A recently released report finds that biofuels from crops do not harm food supplies. “Reconciling food security and bioenergy: priorities for action,” was funded by the U.S. Department of Energy and the World Bank along with several other international organizations. According to the findings, “The high-profile expansion of ethanol production in the United States and Brazil, in tandem with a global price spike in food and commodities in 2007–2008, led many to contend that a causal relationship exists between biofuels expansion and food insecurity.”

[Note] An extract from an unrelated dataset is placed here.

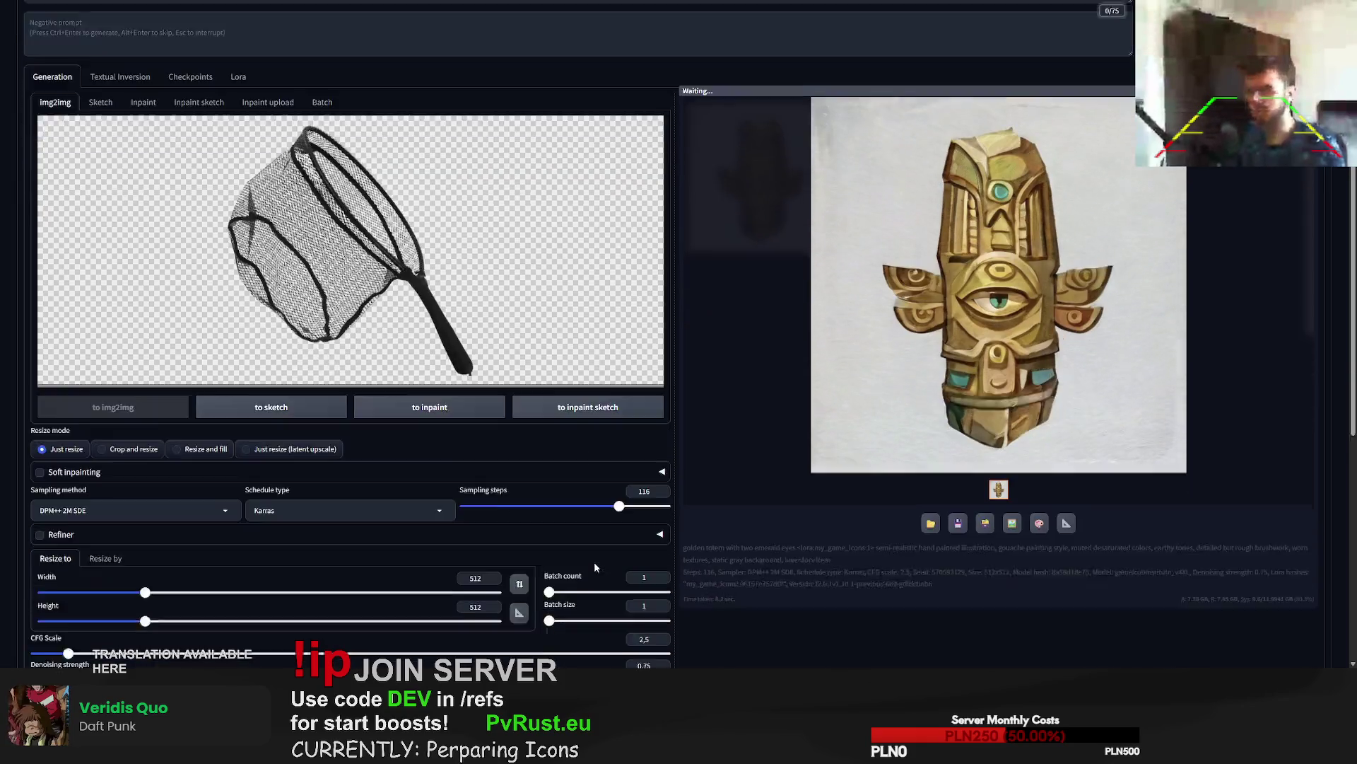
pyautogui.scroll(-2, 208, 488)
pyautogui.click(593, 500)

The report authors continue, “The apparent short-term correlations are often cited as evidence of negative impacts of biofuels on food security. There are several problems with such assertions. First, many studies attribute the food price spikes in 2008 primarily to other factors such as oil prices, economic growth, currency exchange rates and trade policies. Speculation in food commodities also contributed to price spikes in 2008 and 2011. Second, the correlations did not persist as global biofuel consumption continued to grow and cereal prices fell or showed distinct patterns over the last six years, driven by oil price, national agricultural policies and exchange rates.”
The research identified several conclusions, one being that while the 2012 U.S. drought caused some ethanol plants to reduce output or temporarily shut:
“[t]hanks, in part, to the ethanol ‘supply cushion’ and market flexibility, there was not a notable jump in commodity prices as the 2012–2013 crop was harvested, despite a drought affecting 80% of U.S. agricultural land.”
“These findings reflect what the U.S. ethanol industry has been saying for some time — there is no correlation between the growth of biofuels and food supplies,” said Renewable Fuels Association (RFA) President and CEO Bob Dinneen. “Last year, farmers harvested a corn crop of 13.6 billion bushels, the third-largest ever. When grain stocks and ethanol co-products are properly considered, more grain is available for food and feed today than ever before. Meantime, one-third of every bushel of grain that enters the ethanol process is enhanced and returned to the feed market, most often in the form of distillers grains, corn gluten feed and corn gluten meal.”
Dinneen concluded, “This report should end the debate with those that continue to perpetuate the outdated and inaccurate ‘food versus fuel’ myth. There is clearly more than enough ethanol to feed and fuel the world.”